*Exercise goal:*
The pictures are to be left out, and all remaining data is to be transcribed exactly as it appears.

*Source data:*

::::

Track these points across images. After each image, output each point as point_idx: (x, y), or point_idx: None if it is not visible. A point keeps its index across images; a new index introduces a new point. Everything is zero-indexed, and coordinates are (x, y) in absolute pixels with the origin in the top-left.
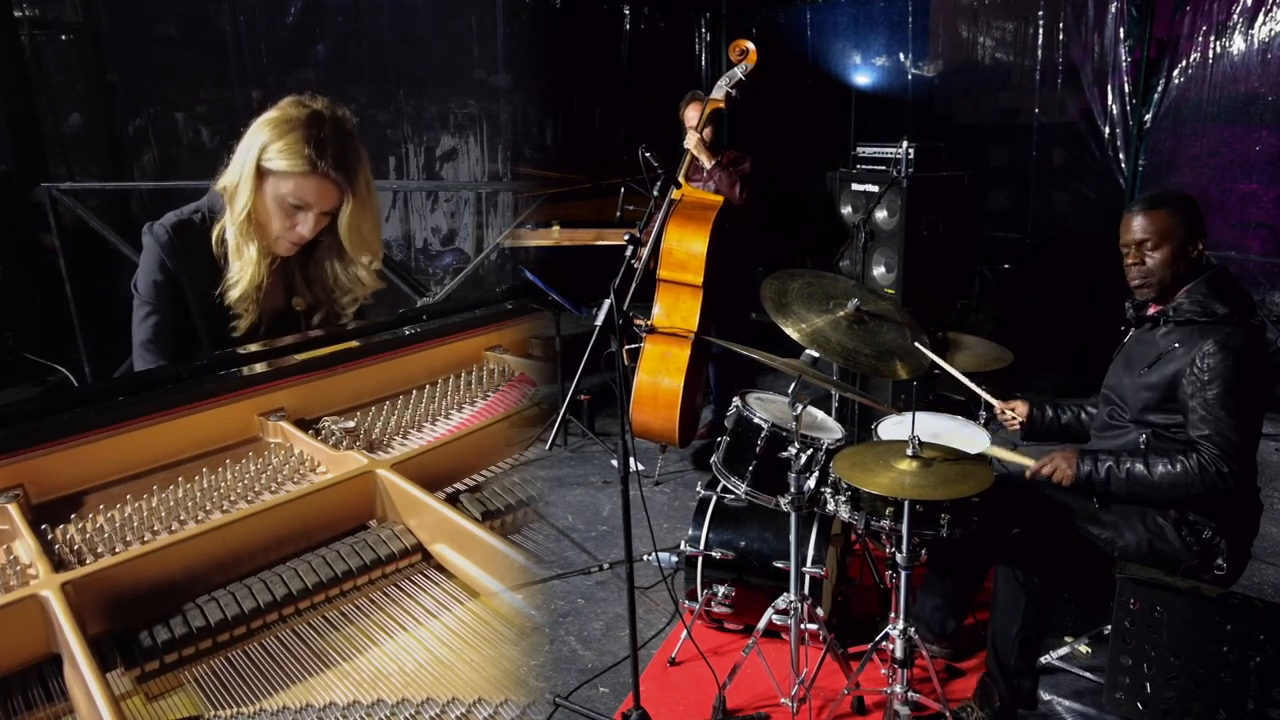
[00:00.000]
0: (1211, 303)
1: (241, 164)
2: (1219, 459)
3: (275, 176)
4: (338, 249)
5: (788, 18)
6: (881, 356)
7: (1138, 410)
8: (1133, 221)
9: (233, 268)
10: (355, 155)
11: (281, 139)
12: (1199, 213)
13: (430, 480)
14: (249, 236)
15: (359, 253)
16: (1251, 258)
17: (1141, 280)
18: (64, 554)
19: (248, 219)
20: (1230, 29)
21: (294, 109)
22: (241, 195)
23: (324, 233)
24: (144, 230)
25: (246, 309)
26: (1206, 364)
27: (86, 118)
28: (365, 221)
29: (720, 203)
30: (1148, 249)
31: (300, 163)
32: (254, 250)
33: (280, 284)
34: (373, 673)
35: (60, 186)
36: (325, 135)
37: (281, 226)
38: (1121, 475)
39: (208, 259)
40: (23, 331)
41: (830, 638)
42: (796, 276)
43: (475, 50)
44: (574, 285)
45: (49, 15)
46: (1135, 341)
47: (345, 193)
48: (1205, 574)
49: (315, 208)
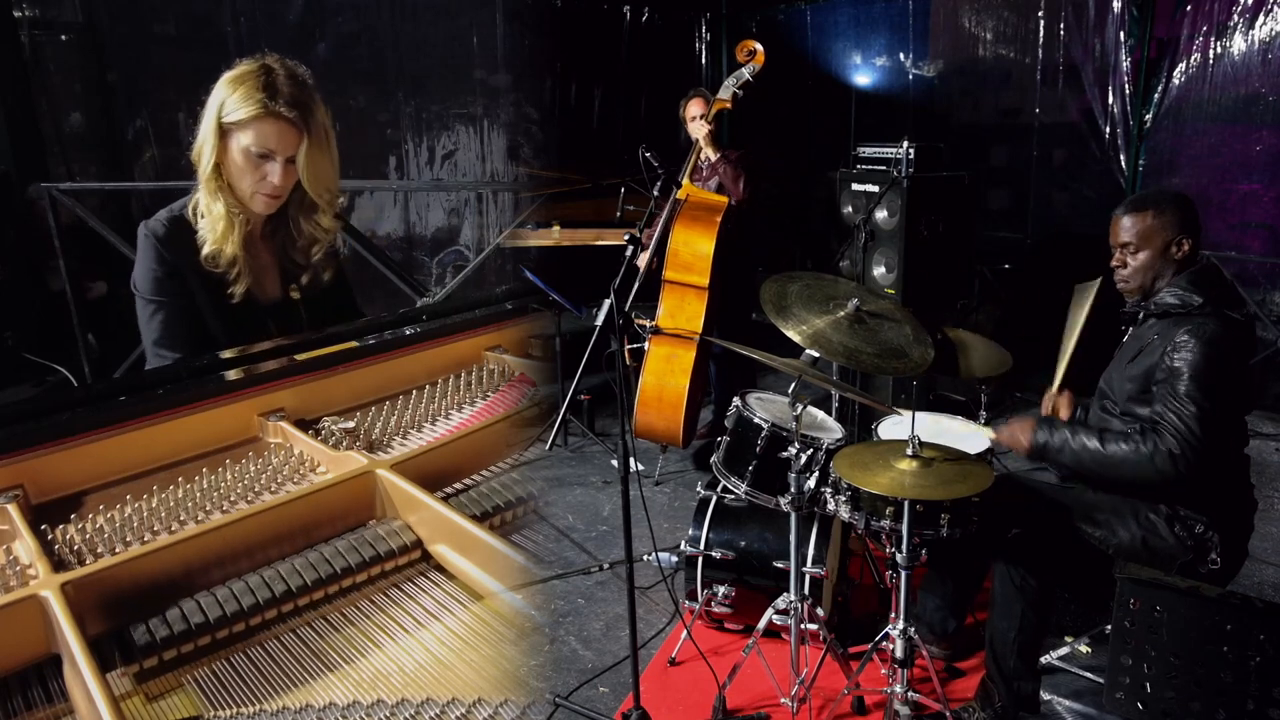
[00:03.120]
0: (1189, 295)
1: (204, 125)
2: (1174, 444)
3: (236, 130)
4: (298, 201)
5: (788, 17)
6: (884, 354)
7: (1124, 401)
8: (1118, 224)
9: (202, 222)
10: (309, 96)
11: (236, 90)
12: (1190, 210)
13: (430, 480)
14: (215, 195)
15: (318, 191)
16: (1251, 258)
17: (1122, 282)
18: (64, 554)
19: (214, 176)
20: (1230, 29)
21: (247, 65)
22: (205, 154)
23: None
24: (139, 228)
25: (236, 274)
26: (1177, 353)
27: (86, 118)
28: (322, 159)
29: (725, 203)
30: (1130, 252)
31: (255, 106)
32: (221, 206)
33: (263, 246)
34: (373, 673)
35: (60, 187)
36: (277, 80)
37: (252, 181)
38: (1075, 446)
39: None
40: (23, 331)
41: (830, 638)
42: (795, 279)
43: (475, 50)
44: (574, 285)
45: (49, 15)
46: (1130, 338)
47: (302, 133)
48: (1200, 568)
49: (280, 153)
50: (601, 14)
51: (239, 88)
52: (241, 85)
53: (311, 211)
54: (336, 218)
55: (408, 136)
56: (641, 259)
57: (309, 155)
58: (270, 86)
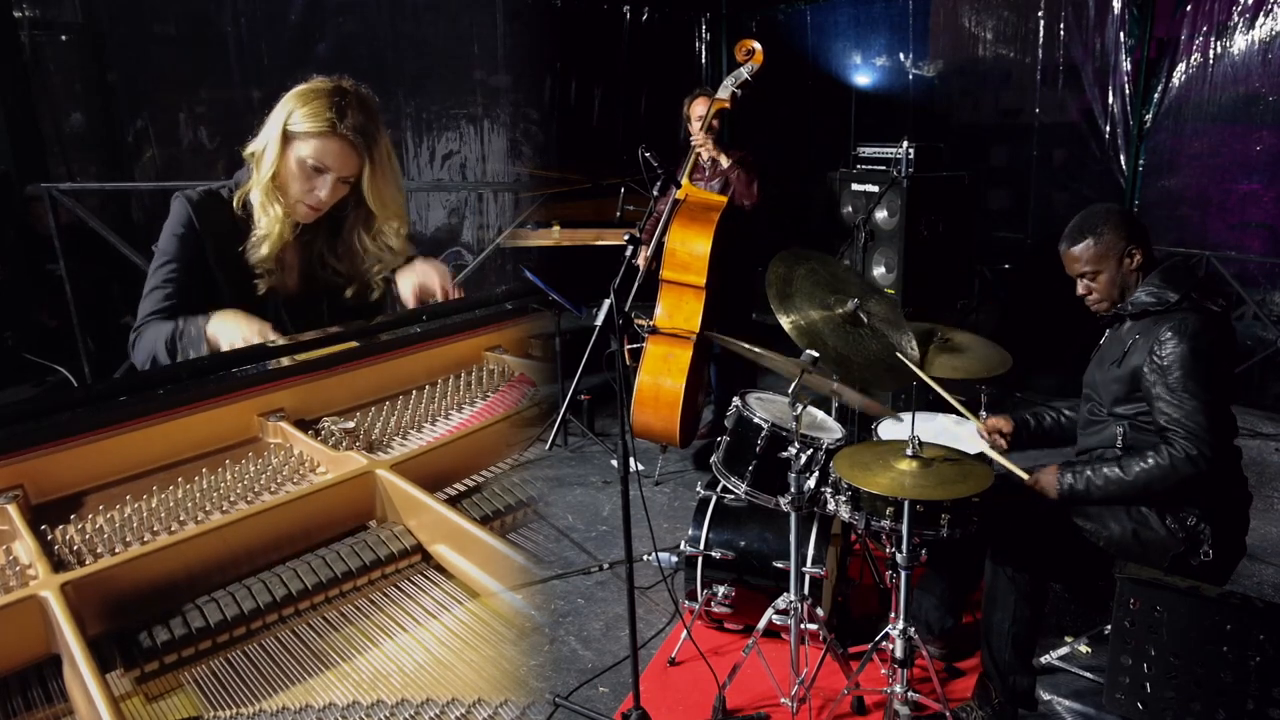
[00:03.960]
0: (1164, 292)
1: (269, 130)
2: (1189, 444)
3: (299, 139)
4: (364, 219)
5: (788, 17)
6: (869, 365)
7: (1111, 404)
8: (1068, 257)
9: (259, 224)
10: (375, 125)
11: (307, 105)
12: (1126, 219)
13: (430, 481)
14: (273, 197)
15: (386, 218)
16: (1251, 258)
17: (1096, 302)
18: (63, 554)
19: (271, 180)
20: (1230, 29)
21: (320, 82)
22: (267, 158)
23: (350, 205)
24: (174, 196)
25: (269, 269)
26: (1164, 351)
27: (86, 118)
28: (387, 186)
29: (724, 203)
30: (1090, 278)
31: (322, 124)
32: (279, 209)
33: (302, 260)
34: (372, 673)
35: (60, 187)
36: (347, 103)
37: (300, 190)
38: (1099, 482)
39: (232, 224)
40: (23, 331)
41: (830, 638)
42: (805, 260)
43: (475, 50)
44: (574, 285)
45: (49, 15)
46: (1109, 339)
47: (364, 158)
48: (1192, 559)
49: (334, 171)
50: (601, 14)
51: (310, 102)
52: (313, 101)
53: (379, 234)
54: (409, 239)
55: (408, 136)
56: (641, 257)
57: (373, 180)
58: (340, 109)
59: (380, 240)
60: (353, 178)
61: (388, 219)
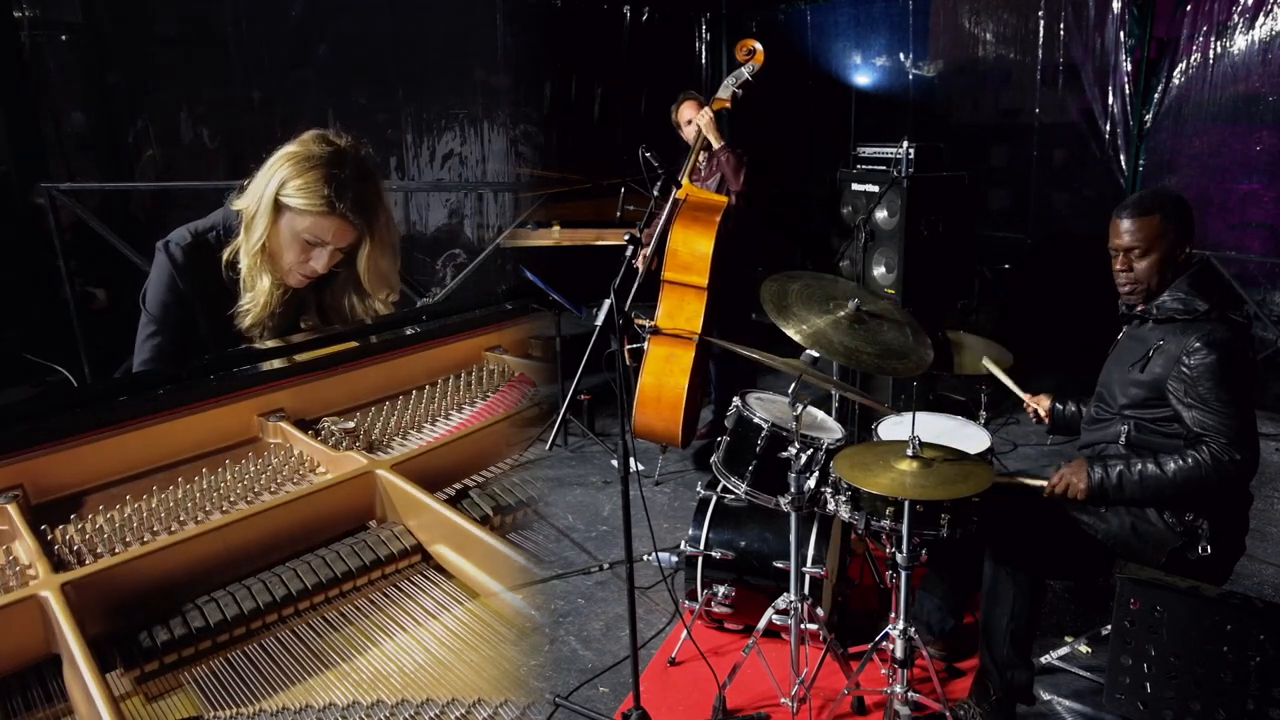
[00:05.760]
0: (1193, 300)
1: (259, 195)
2: (1228, 447)
3: (292, 212)
4: (355, 283)
5: (788, 17)
6: (884, 355)
7: (1123, 404)
8: (1121, 226)
9: (245, 298)
10: (375, 196)
11: (301, 176)
12: (1189, 214)
13: (430, 481)
14: (263, 268)
15: (378, 289)
16: (1251, 258)
17: (1129, 286)
18: (63, 554)
19: (262, 249)
20: (1231, 29)
21: (316, 145)
22: (258, 226)
23: (341, 265)
24: (158, 247)
25: (259, 334)
26: (1193, 361)
27: (86, 118)
28: (384, 259)
29: (725, 203)
30: (1135, 256)
31: (319, 202)
32: (267, 282)
33: (292, 309)
34: (372, 673)
35: (60, 187)
36: (346, 176)
37: (295, 260)
38: (1134, 477)
39: (220, 280)
40: (23, 331)
41: (830, 638)
42: (795, 279)
43: (475, 50)
44: (574, 285)
45: (49, 15)
46: (1127, 338)
47: (363, 233)
48: (1190, 554)
49: (331, 245)
50: (601, 14)
51: (304, 175)
52: (307, 173)
53: (368, 299)
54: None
55: (408, 136)
56: (640, 258)
57: (370, 257)
58: (339, 185)
59: (368, 304)
60: (351, 248)
61: (379, 289)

::::

*Response to the exercise:*
Track these points across images. After each image, output each point as point_idx: (x, y), or point_idx: None if it is not visible. A point keeps its index across images; a new index introduces a new point. Everything is zero-indexed, and coordinates are (x, y) in absolute pixels with the origin in the top-left.
[00:00.000]
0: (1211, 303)
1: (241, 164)
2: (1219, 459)
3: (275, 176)
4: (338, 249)
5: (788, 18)
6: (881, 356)
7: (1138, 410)
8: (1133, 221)
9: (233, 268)
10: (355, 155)
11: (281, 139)
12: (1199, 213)
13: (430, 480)
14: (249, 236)
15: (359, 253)
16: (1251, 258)
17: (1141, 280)
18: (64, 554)
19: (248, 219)
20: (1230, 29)
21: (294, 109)
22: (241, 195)
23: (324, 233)
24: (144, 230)
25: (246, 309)
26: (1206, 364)
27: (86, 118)
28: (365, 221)
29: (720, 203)
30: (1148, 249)
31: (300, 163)
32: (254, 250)
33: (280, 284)
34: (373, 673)
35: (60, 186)
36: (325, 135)
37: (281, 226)
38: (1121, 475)
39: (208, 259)
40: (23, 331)
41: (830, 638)
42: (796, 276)
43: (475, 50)
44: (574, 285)
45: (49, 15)
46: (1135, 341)
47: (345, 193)
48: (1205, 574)
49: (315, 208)
[00:03.120]
0: (1189, 295)
1: (204, 125)
2: (1174, 444)
3: (236, 130)
4: (298, 201)
5: (788, 17)
6: (884, 354)
7: (1124, 401)
8: (1118, 224)
9: (202, 222)
10: (309, 96)
11: (236, 90)
12: (1190, 210)
13: (430, 480)
14: (215, 195)
15: (318, 191)
16: (1251, 258)
17: (1122, 282)
18: (64, 554)
19: (214, 176)
20: (1230, 29)
21: (247, 65)
22: (205, 154)
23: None
24: (139, 228)
25: (236, 274)
26: (1177, 353)
27: (86, 118)
28: (322, 159)
29: (725, 203)
30: (1130, 252)
31: (255, 106)
32: (221, 206)
33: (263, 246)
34: (373, 673)
35: (60, 187)
36: (277, 80)
37: (252, 181)
38: (1075, 446)
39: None
40: (23, 331)
41: (830, 638)
42: (795, 279)
43: (475, 50)
44: (574, 285)
45: (49, 15)
46: (1130, 338)
47: (302, 133)
48: (1200, 568)
49: (280, 153)
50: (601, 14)
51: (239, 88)
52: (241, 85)
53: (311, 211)
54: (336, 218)
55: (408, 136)
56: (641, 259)
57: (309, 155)
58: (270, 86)
[00:03.960]
0: (1164, 292)
1: (269, 130)
2: (1189, 444)
3: (299, 139)
4: (364, 219)
5: (788, 17)
6: (869, 365)
7: (1111, 404)
8: (1068, 257)
9: (259, 224)
10: (375, 125)
11: (307, 105)
12: (1126, 219)
13: (430, 481)
14: (273, 197)
15: (386, 218)
16: (1251, 258)
17: (1096, 302)
18: (63, 554)
19: (271, 180)
20: (1230, 29)
21: (320, 82)
22: (267, 158)
23: (350, 205)
24: (174, 196)
25: (269, 269)
26: (1164, 351)
27: (86, 118)
28: (387, 186)
29: (724, 203)
30: (1090, 278)
31: (322, 124)
32: (279, 209)
33: (302, 260)
34: (372, 673)
35: (60, 187)
36: (347, 103)
37: (300, 190)
38: (1099, 482)
39: (232, 224)
40: (23, 331)
41: (830, 638)
42: (805, 260)
43: (475, 50)
44: (574, 285)
45: (49, 15)
46: (1109, 339)
47: (364, 158)
48: (1192, 559)
49: (334, 171)
50: (601, 14)
51: (310, 102)
52: (313, 101)
53: (379, 234)
54: (409, 239)
55: (408, 136)
56: (641, 257)
57: (373, 180)
58: (340, 109)
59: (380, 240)
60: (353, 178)
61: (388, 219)
[00:05.760]
0: (1193, 300)
1: (259, 195)
2: (1228, 447)
3: (292, 212)
4: (355, 283)
5: (788, 17)
6: (884, 355)
7: (1123, 404)
8: (1121, 226)
9: (245, 298)
10: (375, 196)
11: (301, 176)
12: (1189, 214)
13: (430, 481)
14: (263, 268)
15: (378, 289)
16: (1251, 258)
17: (1129, 286)
18: (63, 554)
19: (262, 249)
20: (1231, 29)
21: (316, 145)
22: (258, 226)
23: (341, 265)
24: (158, 247)
25: (259, 334)
26: (1193, 361)
27: (86, 118)
28: (384, 259)
29: (725, 203)
30: (1135, 256)
31: (319, 202)
32: (267, 282)
33: (292, 309)
34: (372, 673)
35: (60, 187)
36: (346, 176)
37: (295, 260)
38: (1134, 477)
39: (220, 280)
40: (23, 331)
41: (830, 638)
42: (795, 279)
43: (475, 50)
44: (574, 285)
45: (49, 15)
46: (1127, 338)
47: (363, 233)
48: (1190, 554)
49: (331, 245)
50: (601, 14)
51: (304, 175)
52: (307, 173)
53: (368, 299)
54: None
55: (408, 136)
56: (640, 258)
57: (370, 257)
58: (339, 185)
59: (368, 304)
60: (351, 248)
61: (379, 289)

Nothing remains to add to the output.